DNA barcoding and taxonomy: dark taxa and dark texts


Both classical taxonomy and DNA barcoding are engaged in the task of digitising the living world. Much of the taxonomic literature remains undigitised. The rise of open access publishing this century, and the freeing of older literature from the shackles of copyright has greatly increased the online availability of taxonomic descriptions, but much of the literature of the mid- to late twentieth century remains offline ("dark texts"). DNA barcoding is generating a wealth of computable data that in many ways is much easier to work with than classical taxonomic descriptions, but many of the sequences are not identified to species level. These "dark taxa" hamper the classical method of integrating biodiversity data using shared taxonomic names. Voucher specimens are a potential common currency of both the taxonomic literature and sequence databases, and could be used to help link names, literature, and sequences. An obstacle to this approach is the lack of stable, resolvable specimen identifiers.

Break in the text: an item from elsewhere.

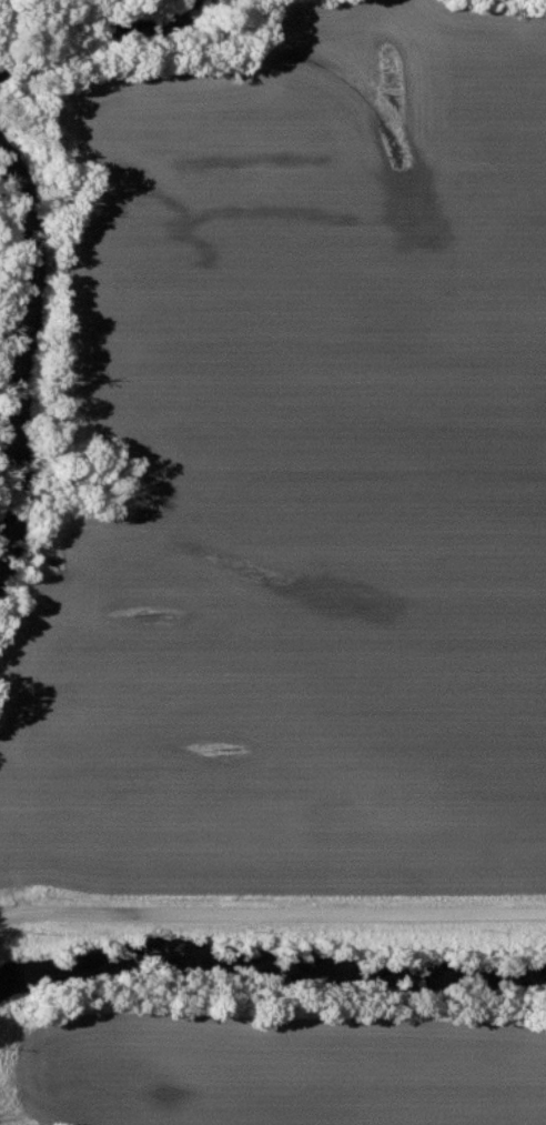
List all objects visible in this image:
river: (71, 48)
river: (28, 291)
road: (271, 909)
river: (270, 970)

The paper concludes with an appeal for a global "digital dashboard" to assess the extent to which biodiversity data is available online.

Keywords: DNA barcoding, taxonomy, dark taxa, dark texts, digitisation


As with many fields, digitisation is having huge impact on the study of biodiversity. Museums and herbaria are engaged with turning physical, analogue specimens into digital objects, whether these are strings of A's, G's, C's and T's from DNA sequencing machines, or pixels obtained from a digital camera. Libraries and commercial publishers are converting physical books and articles into images, which are then converted into strings of letters using optical character recognition (OCR). Despite the sometimes contentious relationship between morphological and molecular taxonomy, there are striking parallels between the formation of DNA sequence databases in the twentieth century and the rise of natural history museums in the preceding centuries (Strasser 2008, Strasser 2011).

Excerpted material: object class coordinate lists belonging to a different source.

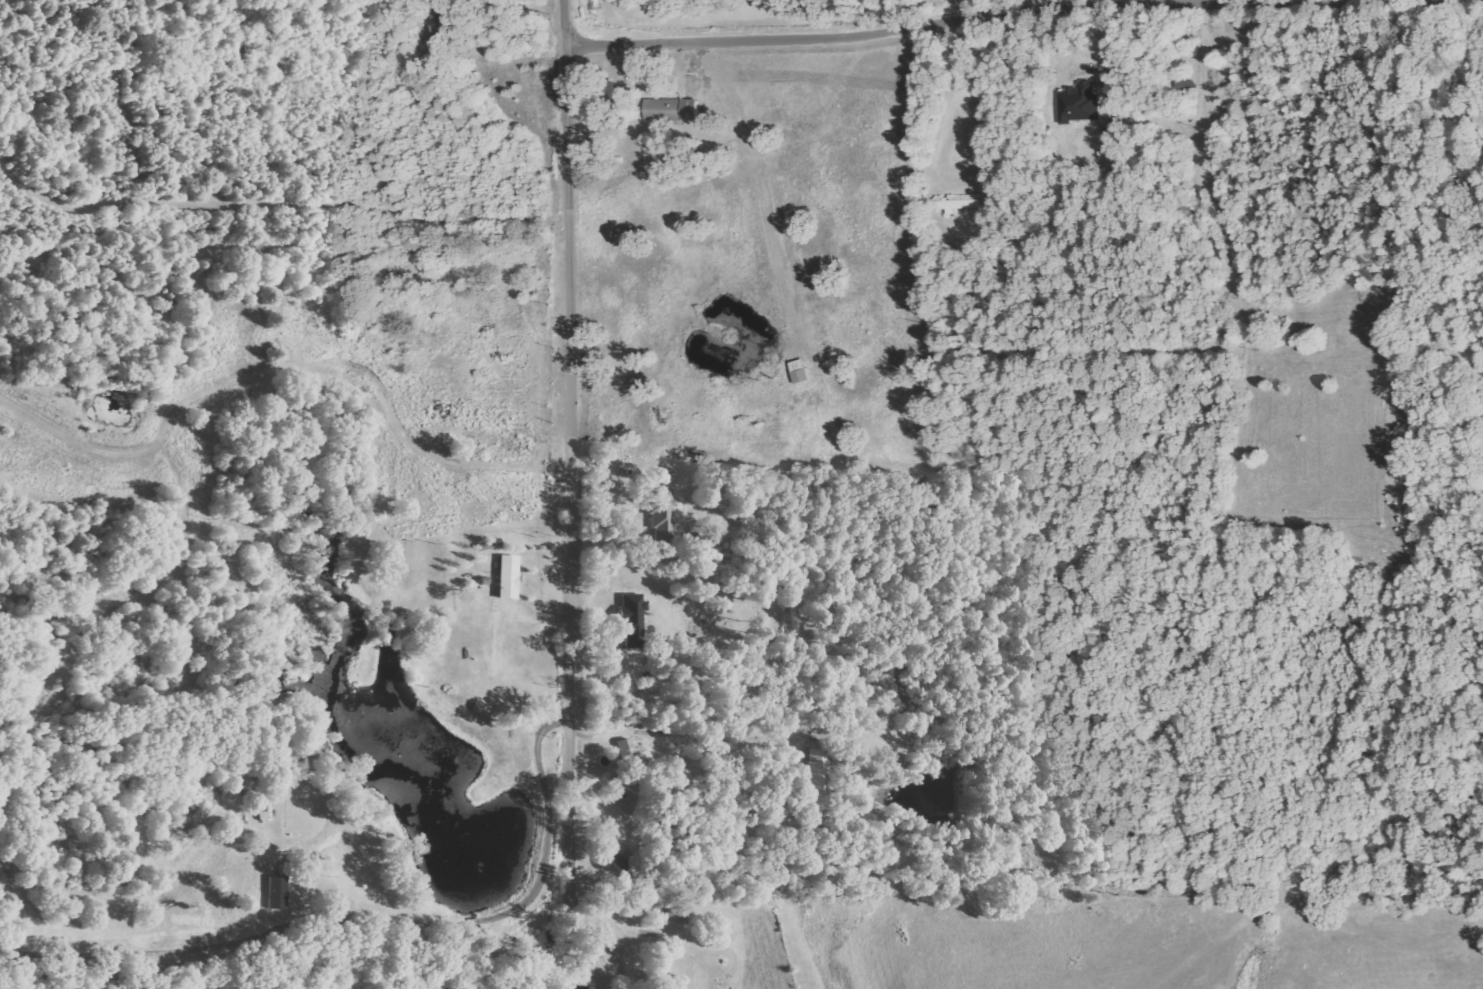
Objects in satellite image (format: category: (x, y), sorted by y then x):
road: (1023, 11)
building: (1078, 103)
building: (671, 110)
building: (955, 205)
building: (799, 371)
road: (571, 494)
building: (661, 510)
building: (506, 577)
building: (631, 620)
building: (626, 752)
building: (816, 774)
building: (275, 892)
building: (674, 917)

Viewed in this way, both classical taxonomy and genomics are in the business of digitising life. Some of the challenges faced are similar, for example algorithms developed for pairwise sequence alignment have applications in extracting articles from OCR text (Page 2011). But in other respects the two fields are very different. Sequence data is approximately doubling every 18 months (Lathe 2008), whereas the number of new taxa described each year has remained essentially constant since the 1980s (see below). A challenge for sequence databases is how to handle exponential growth of data; for taxonomy the challenge is often how to make a dent in the vast number of objects that don't have a digital representation (Ariño 2010). This paper explores some of these issues, focusing on taxonomy and DNA barcoding.


Among the many challenges faced by taxonomy is the difficulty of determining the size of the task it faces. Estimates of the number of species on Earth are uncertain and inconsistent, and show no signs of converging (Caley 2014). Some estimates based on models of taxonomic effort suggest that two-thirds of all species have already been described (Costello 2011). Analyses that use the number of authors per species description as a proxy for effort (Joppa 2011) ignore the global trend for an increasing number of authors per paper (Aboukhalil 2014), and assume that the effort required per species description has remained constant over time. An alternative interpretation is that the quality of taxonomic description is increasing over time (Sangster 2014), reflecting both increased thoroughness and the availability of new technologies (Stoev 2013, Akkari 2015).

Numbers of new animal names published each year for animals as a whole, and various taxonomic groups. Data from ION and BioNames.